Transcribe all the entries word for word, skipping the pictures.
---+---
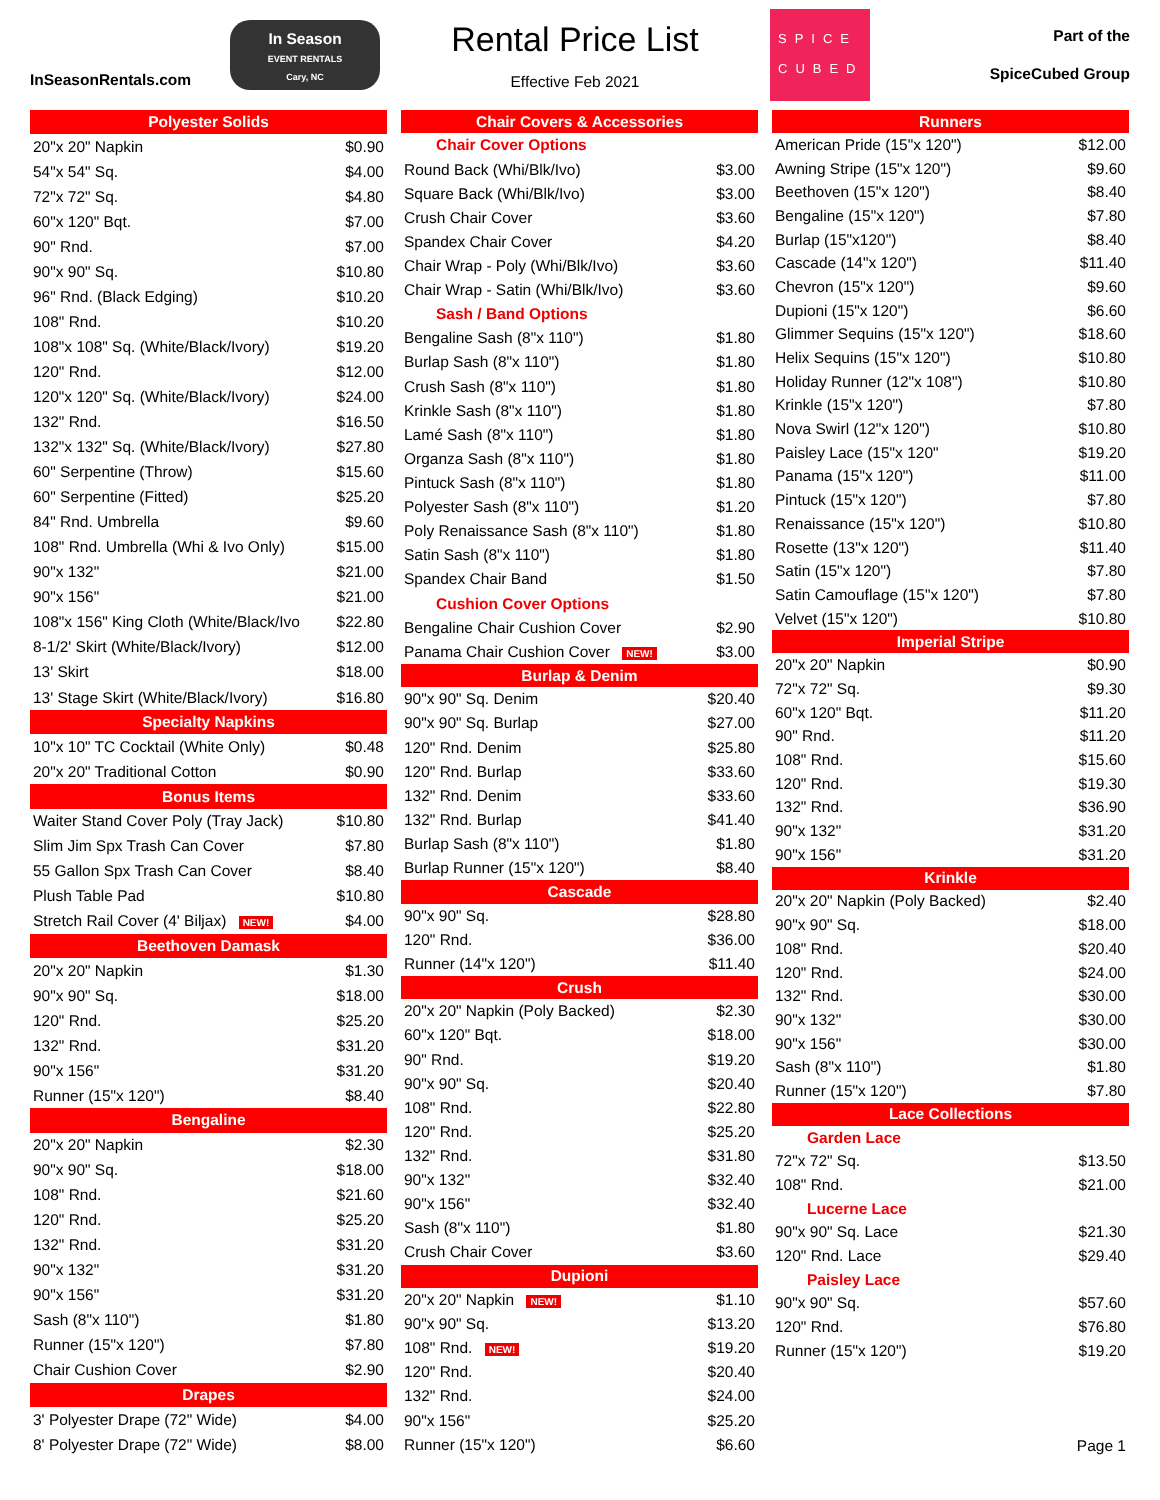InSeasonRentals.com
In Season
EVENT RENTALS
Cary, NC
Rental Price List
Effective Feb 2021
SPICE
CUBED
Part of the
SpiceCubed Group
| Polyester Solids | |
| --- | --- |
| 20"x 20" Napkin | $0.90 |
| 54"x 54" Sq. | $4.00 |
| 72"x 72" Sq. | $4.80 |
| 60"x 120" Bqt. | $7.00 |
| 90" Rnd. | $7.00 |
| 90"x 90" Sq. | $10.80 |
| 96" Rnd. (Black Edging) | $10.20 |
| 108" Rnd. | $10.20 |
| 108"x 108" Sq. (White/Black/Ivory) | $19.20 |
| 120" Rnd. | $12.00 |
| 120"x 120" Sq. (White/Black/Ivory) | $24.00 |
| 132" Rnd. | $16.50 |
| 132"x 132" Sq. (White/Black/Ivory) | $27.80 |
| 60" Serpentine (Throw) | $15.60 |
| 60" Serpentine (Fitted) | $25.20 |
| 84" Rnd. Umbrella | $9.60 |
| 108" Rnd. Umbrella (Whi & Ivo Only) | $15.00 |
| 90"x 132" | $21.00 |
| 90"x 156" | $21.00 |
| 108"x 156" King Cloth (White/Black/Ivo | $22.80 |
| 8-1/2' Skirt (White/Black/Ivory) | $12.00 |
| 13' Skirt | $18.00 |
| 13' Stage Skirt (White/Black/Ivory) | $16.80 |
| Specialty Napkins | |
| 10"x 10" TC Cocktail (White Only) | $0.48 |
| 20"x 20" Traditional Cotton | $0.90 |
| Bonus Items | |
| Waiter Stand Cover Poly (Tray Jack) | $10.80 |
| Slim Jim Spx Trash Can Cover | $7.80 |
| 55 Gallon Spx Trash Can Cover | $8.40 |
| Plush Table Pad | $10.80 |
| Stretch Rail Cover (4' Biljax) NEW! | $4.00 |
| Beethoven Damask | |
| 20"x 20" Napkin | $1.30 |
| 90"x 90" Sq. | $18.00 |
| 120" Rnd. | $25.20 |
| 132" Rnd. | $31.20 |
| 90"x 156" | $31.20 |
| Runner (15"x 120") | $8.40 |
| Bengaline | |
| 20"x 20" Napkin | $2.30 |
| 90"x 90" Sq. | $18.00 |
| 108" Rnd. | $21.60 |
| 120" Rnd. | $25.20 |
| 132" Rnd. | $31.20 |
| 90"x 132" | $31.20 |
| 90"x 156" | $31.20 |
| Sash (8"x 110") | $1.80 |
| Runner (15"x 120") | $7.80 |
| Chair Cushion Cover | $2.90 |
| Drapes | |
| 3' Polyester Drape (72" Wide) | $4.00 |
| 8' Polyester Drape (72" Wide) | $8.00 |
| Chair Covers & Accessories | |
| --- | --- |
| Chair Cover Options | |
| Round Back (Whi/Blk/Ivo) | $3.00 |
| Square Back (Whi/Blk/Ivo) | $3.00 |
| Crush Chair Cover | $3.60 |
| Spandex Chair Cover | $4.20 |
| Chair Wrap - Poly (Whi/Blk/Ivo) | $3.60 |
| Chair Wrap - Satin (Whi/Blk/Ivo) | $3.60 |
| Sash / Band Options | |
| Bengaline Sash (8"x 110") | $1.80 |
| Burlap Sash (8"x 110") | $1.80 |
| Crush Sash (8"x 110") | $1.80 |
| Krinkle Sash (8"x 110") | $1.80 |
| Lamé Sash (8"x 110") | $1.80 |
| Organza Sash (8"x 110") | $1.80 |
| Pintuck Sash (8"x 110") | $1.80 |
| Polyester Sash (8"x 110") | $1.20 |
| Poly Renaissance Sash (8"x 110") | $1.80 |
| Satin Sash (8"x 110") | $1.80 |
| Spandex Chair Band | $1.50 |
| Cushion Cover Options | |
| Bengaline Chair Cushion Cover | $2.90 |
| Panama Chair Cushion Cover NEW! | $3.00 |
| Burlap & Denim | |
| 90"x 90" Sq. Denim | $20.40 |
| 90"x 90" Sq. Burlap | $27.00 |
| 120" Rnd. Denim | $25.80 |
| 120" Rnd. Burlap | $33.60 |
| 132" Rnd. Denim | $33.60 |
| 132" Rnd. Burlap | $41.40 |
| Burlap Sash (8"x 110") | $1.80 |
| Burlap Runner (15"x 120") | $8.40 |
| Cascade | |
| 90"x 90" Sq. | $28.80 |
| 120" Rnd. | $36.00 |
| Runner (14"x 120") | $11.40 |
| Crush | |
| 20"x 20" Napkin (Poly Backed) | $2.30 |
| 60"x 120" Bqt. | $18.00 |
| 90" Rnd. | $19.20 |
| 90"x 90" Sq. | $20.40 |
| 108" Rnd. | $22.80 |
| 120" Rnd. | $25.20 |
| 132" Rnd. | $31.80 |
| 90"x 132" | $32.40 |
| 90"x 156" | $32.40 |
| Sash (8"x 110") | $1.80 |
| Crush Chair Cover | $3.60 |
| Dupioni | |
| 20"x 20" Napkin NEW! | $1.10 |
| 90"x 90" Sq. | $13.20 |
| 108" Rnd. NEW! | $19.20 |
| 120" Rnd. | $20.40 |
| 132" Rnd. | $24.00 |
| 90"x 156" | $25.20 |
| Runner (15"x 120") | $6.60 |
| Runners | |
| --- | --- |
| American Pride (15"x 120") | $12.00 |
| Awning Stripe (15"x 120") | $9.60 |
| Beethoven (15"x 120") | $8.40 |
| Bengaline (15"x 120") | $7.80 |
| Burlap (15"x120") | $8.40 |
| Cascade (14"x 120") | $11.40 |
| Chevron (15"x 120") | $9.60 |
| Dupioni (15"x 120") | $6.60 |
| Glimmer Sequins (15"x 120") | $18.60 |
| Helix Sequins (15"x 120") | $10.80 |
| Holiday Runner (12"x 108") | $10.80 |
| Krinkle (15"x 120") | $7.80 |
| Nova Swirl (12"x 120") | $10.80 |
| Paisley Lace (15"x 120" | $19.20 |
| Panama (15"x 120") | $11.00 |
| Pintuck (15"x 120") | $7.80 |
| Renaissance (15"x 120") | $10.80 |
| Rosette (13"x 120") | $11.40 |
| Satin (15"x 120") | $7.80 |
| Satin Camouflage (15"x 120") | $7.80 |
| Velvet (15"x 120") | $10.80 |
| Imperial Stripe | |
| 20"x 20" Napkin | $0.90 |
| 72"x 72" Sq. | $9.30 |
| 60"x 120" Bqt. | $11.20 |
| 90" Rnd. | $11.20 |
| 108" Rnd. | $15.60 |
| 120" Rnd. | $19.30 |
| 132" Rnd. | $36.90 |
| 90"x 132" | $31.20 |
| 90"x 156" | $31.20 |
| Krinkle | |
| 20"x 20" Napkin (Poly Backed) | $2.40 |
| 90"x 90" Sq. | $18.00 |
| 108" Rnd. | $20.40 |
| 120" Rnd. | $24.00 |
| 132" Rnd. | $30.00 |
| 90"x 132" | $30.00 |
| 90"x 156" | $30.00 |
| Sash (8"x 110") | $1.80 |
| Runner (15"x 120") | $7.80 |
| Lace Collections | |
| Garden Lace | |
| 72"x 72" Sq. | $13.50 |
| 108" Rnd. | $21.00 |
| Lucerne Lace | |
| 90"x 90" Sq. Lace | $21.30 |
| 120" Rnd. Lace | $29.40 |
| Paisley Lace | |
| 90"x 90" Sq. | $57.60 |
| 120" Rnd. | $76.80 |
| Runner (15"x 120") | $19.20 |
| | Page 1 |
---+---
__TASK RESPONSE__.
InSeasonRentals.com
In Season
EVENT RENTALS
Cary, NC
Rental Price List
Effective Feb 2021
SPICE
CUBED
Part of the
SpiceCubed Group
| Polyester Solids | |
| --- | --- |
| 20"x 20" Napkin | $0.90 |
| 54"x 54" Sq. | $4.00 |
| 72"x 72" Sq. | $4.80 |
| 60"x 120" Bqt. | $7.00 |
| 90" Rnd. | $7.00 |
| 90"x 90" Sq. | $10.80 |
| 96" Rnd. (Black Edging) | $10.20 |
| 108" Rnd. | $10.20 |
| 108"x 108" Sq. (White/Black/Ivory) | $19.20 |
| 120" Rnd. | $12.00 |
| 120"x 120" Sq. (White/Black/Ivory) | $24.00 |
| 132" Rnd. | $16.50 |
| 132"x 132" Sq. (White/Black/Ivory) | $27.80 |
| 60" Serpentine (Throw) | $15.60 |
| 60" Serpentine (Fitted) | $25.20 |
| 84" Rnd. Umbrella | $9.60 |
| 108" Rnd. Umbrella (Whi & Ivo Only) | $15.00 |
| 90"x 132" | $21.00 |
| 90"x 156" | $21.00 |
| 108"x 156" King Cloth (White/Black/Ivo | $22.80 |
| 8-1/2' Skirt (White/Black/Ivory) | $12.00 |
| 13' Skirt | $18.00 |
| 13' Stage Skirt (White/Black/Ivory) | $16.80 |
| Specialty Napkins | |
| 10"x 10" TC Cocktail (White Only) | $0.48 |
| 20"x 20" Traditional Cotton | $0.90 |
| Bonus Items | |
| Waiter Stand Cover Poly (Tray Jack) | $10.80 |
| Slim Jim Spx Trash Can Cover | $7.80 |
| 55 Gallon Spx Trash Can Cover | $8.40 |
| Plush Table Pad | $10.80 |
| Stretch Rail Cover (4' Biljax) NEW! | $4.00 |
| Beethoven Damask | |
| 20"x 20" Napkin | $1.30 |
| 90"x 90" Sq. | $18.00 |
| 120" Rnd. | $25.20 |
| 132" Rnd. | $31.20 |
| 90"x 156" | $31.20 |
| Runner (15"x 120") | $8.40 |
| Bengaline | |
| 20"x 20" Napkin | $2.30 |
| 90"x 90" Sq. | $18.00 |
| 108" Rnd. | $21.60 |
| 120" Rnd. | $25.20 |
| 132" Rnd. | $31.20 |
| 90"x 132" | $31.20 |
| 90"x 156" | $31.20 |
| Sash (8"x 110") | $1.80 |
| Runner (15"x 120") | $7.80 |
| Chair Cushion Cover | $2.90 |
| Drapes | |
| 3' Polyester Drape (72" Wide) | $4.00 |
| 8' Polyester Drape (72" Wide) | $8.00 |
| Chair Covers & Accessories | |
| --- | --- |
| Chair Cover Options | |
| Round Back (Whi/Blk/Ivo) | $3.00 |
| Square Back (Whi/Blk/Ivo) | $3.00 |
| Crush Chair Cover | $3.60 |
| Spandex Chair Cover | $4.20 |
| Chair Wrap - Poly (Whi/Blk/Ivo) | $3.60 |
| Chair Wrap - Satin (Whi/Blk/Ivo) | $3.60 |
| Sash / Band Options | |
| Bengaline Sash (8"x 110") | $1.80 |
| Burlap Sash (8"x 110") | $1.80 |
| Crush Sash (8"x 110") | $1.80 |
| Krinkle Sash (8"x 110") | $1.80 |
| Lamé Sash (8"x 110") | $1.80 |
| Organza Sash (8"x 110") | $1.80 |
| Pintuck Sash (8"x 110") | $1.80 |
| Polyester Sash (8"x 110") | $1.20 |
| Poly Renaissance Sash (8"x 110") | $1.80 |
| Satin Sash (8"x 110") | $1.80 |
| Spandex Chair Band | $1.50 |
| Cushion Cover Options | |
| Bengaline Chair Cushion Cover | $2.90 |
| Panama Chair Cushion Cover NEW! | $3.00 |
| Burlap & Denim | |
| 90"x 90" Sq. Denim | $20.40 |
| 90"x 90" Sq. Burlap | $27.00 |
| 120" Rnd. Denim | $25.80 |
| 120" Rnd. Burlap | $33.60 |
| 132" Rnd. Denim | $33.60 |
| 132" Rnd. Burlap | $41.40 |
| Burlap Sash (8"x 110") | $1.80 |
| Burlap Runner (15"x 120") | $8.40 |
| Cascade | |
| 90"x 90" Sq. | $28.80 |
| 120" Rnd. | $36.00 |
| Runner (14"x 120") | $11.40 |
| Crush | |
| 20"x 20" Napkin (Poly Backed) | $2.30 |
| 60"x 120" Bqt. | $18.00 |
| 90" Rnd. | $19.20 |
| 90"x 90" Sq. | $20.40 |
| 108" Rnd. | $22.80 |
| 120" Rnd. | $25.20 |
| 132" Rnd. | $31.80 |
| 90"x 132" | $32.40 |
| 90"x 156" | $32.40 |
| Sash (8"x 110") | $1.80 |
| Crush Chair Cover | $3.60 |
| Dupioni | |
| 20"x 20" Napkin NEW! | $1.10 |
| 90"x 90" Sq. | $13.20 |
| 108" Rnd. NEW! | $19.20 |
| 120" Rnd. | $20.40 |
| 132" Rnd. | $24.00 |
| 90"x 156" | $25.20 |
| Runner (15"x 120") | $6.60 |
| Runners | |
| --- | --- |
| American Pride (15"x 120") | $12.00 |
| Awning Stripe (15"x 120") | $9.60 |
| Beethoven (15"x 120") | $8.40 |
| Bengaline (15"x 120") | $7.80 |
| Burlap (15"x120") | $8.40 |
| Cascade (14"x 120") | $11.40 |
| Chevron (15"x 120") | $9.60 |
| Dupioni (15"x 120") | $6.60 |
| Glimmer Sequins (15"x 120") | $18.60 |
| Helix Sequins (15"x 120") | $10.80 |
| Holiday Runner (12"x 108") | $10.80 |
| Krinkle (15"x 120") | $7.80 |
| Nova Swirl (12"x 120") | $10.80 |
| Paisley Lace (15"x 120" | $19.20 |
| Panama (15"x 120") | $11.00 |
| Pintuck (15"x 120") | $7.80 |
| Renaissance (15"x 120") | $10.80 |
| Rosette (13"x 120") | $11.40 |
| Satin (15"x 120") | $7.80 |
| Satin Camouflage (15"x 120") | $7.80 |
| Velvet (15"x 120") | $10.80 |
| Imperial Stripe | |
| 20"x 20" Napkin | $0.90 |
| 72"x 72" Sq. | $9.30 |
| 60"x 120" Bqt. | $11.20 |
| 90" Rnd. | $11.20 |
| 108" Rnd. | $15.60 |
| 120" Rnd. | $19.30 |
| 132" Rnd. | $36.90 |
| 90"x 132" | $31.20 |
| 90"x 156" | $31.20 |
| Krinkle | |
| 20"x 20" Napkin (Poly Backed) | $2.40 |
| 90"x 90" Sq. | $18.00 |
| 108" Rnd. | $20.40 |
| 120" Rnd. | $24.00 |
| 132" Rnd. | $30.00 |
| 90"x 132" | $30.00 |
| 90"x 156" | $30.00 |
| Sash (8"x 110") | $1.80 |
| Runner (15"x 120") | $7.80 |
| Lace Collections | |
| Garden Lace | |
| 72"x 72" Sq. | $13.50 |
| 108" Rnd. | $21.00 |
| Lucerne Lace | |
| 90"x 90" Sq. Lace | $21.30 |
| 120" Rnd. Lace | $29.40 |
| Paisley Lace | |
| 90"x 90" Sq. | $57.60 |
| 120" Rnd. | $76.80 |
| Runner (15"x 120") | $19.20 |
| | Page 1 |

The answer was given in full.